Signe des temps, la prochaine version de l’application intégrera des modèles de langage avec un mécanisme à la ChatGPT pour fournir des méta-analyses à la demande à partir de prompts (requêtes). “On a tous passé trop de temps sur des plateformes comme PubMed à chercher des contenus. L’objectif est de consacrer ce temps à les assimiler “, commente Robin Roumengas.

“Assistant d’écriture scientifique”

De fait, l’intelligence artificielle générative est en train de devenir un véritable outil de travail pour les scientifiques, et pas seulement pour rechercher des publications. Pour en écrire aussi ! Une expérience menée au Technion, l’Institut de technologie d’Israël, a abouti à la publication fin juin 2023 d’un article sur le diabète écrit par ChatGPT.

Les chercheurs ont fourni à l’agent conversationnel d’OpenAI des informations de santé et d’hygiène de vie issues des Centres pour le contrôle et la prévention des maladies, aux États-Unis, et lui ont demandé de créer un programme pour les analyser. Il a fallu plusieurs itérations et des interventions des chercheurs, mais le chatbot a pu décrire les résultats et sa méthodologie, rédiger une conclusion, une introduction et l’habituel résumé en tête d’article.

Mais il est possible d’aller plus loin. En 2019, déjà, l’éditeur germano-britannique Springer Nature publiait un livre entier sur les batteries lithium-ion écrit par un algorithme à partir du résumé de 150 articles sur le sujet. En mars 2023, l’éditeur a renchéri avec le modèle de langage GPT-3.5. Plus question de résumer: en une journée, l’IA a généré un premier manuscrit en finance et audit à partir de prompts. “Au bout de deux heures, la première version du premier chapitre a été jugée satisfaisante et pour la suite du livre, nous avons pu aller plus vite. À la fin de la journée, nous avions 180 pages”, indiquent des porte-parole de Springer Nature à Sciences et Avenir.
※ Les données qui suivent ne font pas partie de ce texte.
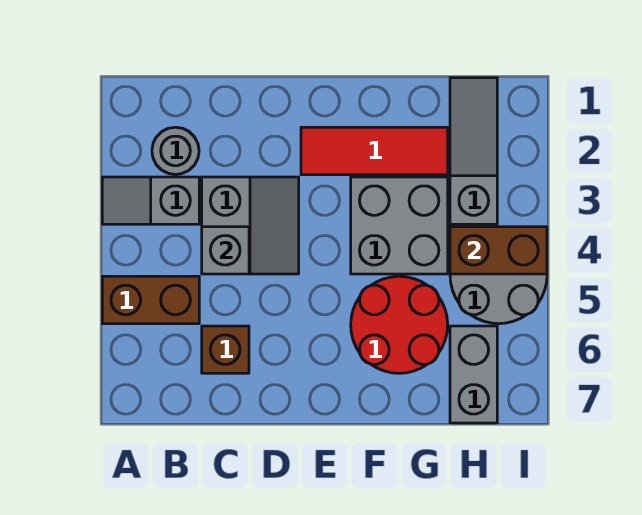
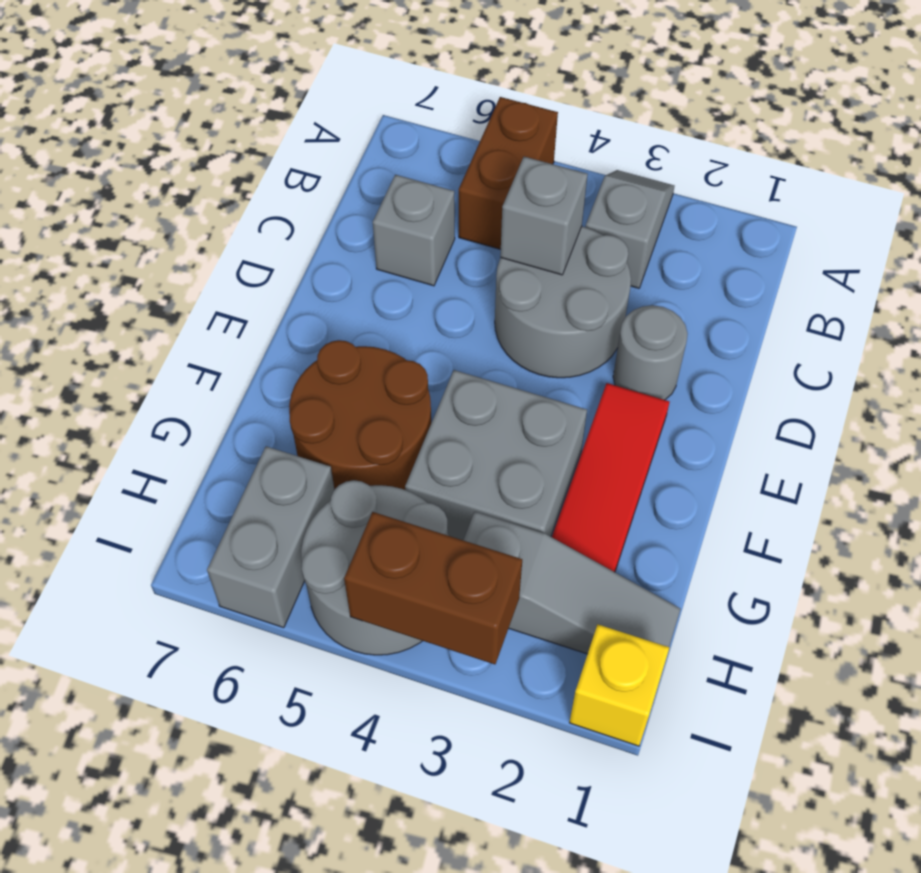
grey round brick B2 level 1 -> grey round brick D2 level 1
grey slope C3:D4 level 1 top C -> grey round brick C3:D4 level 1
brown brick C6 level 1 -> grey brick C6 level 1
red round brick F5:G6 level 1 -> brown round brick F5:G6 level 1
brown brick H4:I4 level 2 -> brown brick I3:I4 level 2
grey brick H6:H7 level 1 -> grey brick H6:I6 level 1
none -> yellow brick I1 level 1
La suite a été écrite plus classiquement, mais tout a été terminé en cinq mois, soit la moitié du temps habituellement nécessaire. Depuis octobre 2023, l’éditeur propose aussi un “assistant d’écriture scientifique”, Curie, aux auteurs dont l’anglais n’est pas la langue maternelle. “Le caractère philanthropique est discutable, note Guillaume Cabanac, professeur d’informatique à l’Université Toulouse III-Paul-Sabatier. Un outil permettant de produire plus aisément et plus vite des articles et ouvrages sera surtout profitable à la maison d’édition. ” Au risque d’encourager la course à la publication si souvent décriée.

Gare à la production de contre-vérités !

Quoi qu’il en soit, vérifications et corrections humaines restent indispensables. Car les IA génératives souffrent d’un mal bien connu: les “hallucinations”. Autrement dit, la production de contre-vérités, voire de contenus inventés. Expert dans la traque de la fraude scientifique, Guillaume Cabanac en fait le constat: “Chat-GPT entre dans une longue tradition d’outils aidant à éliminer les fautes, améliorer l’expression, chercher des formulations plus claires, et c’est une bonne chose. La différence, c’est qu’il peut être utilisé pour générer un contenu qui n’est pas issu des résultats obtenus par le chercheur, mais de l’entraînement de l’algorithme. ” Dans leurs règles éthiques, des éditeurs (Elsevier, Wiley), autorisent l’usage de l’IA générative par les auteurs mais à condition que ces derniers le déclarent.

Hallucination

L’arrivée de ChatGPT à l’automne 2022, puis d’autres interfaces similaires, s’est vite accompagnée du constat que ces outils répondaient parfois… n’importe quoi. Mais toujours dans une langue impeccable. C’est ce que l’on appelle des “hallucinations”. Plus prosaïquement: des erreurs ou des inventions factuelles générées par un agent conversationnel, mais présentées comme des vérités établies.

Le phénomène ne relève pas d’une intention de tromper. Il est dû au fonctionnement statistique de ces IA, aux biais présents dans les données d’entraînement et à leur absence totale de compréhension du sens des mots. Le terme prête cependant à confusion. Il tend à anthropomorphiser la machine, la fait paraître comme affectée d’un problème sensoriel ! Alors que le problème est consubstantiel à la technologie.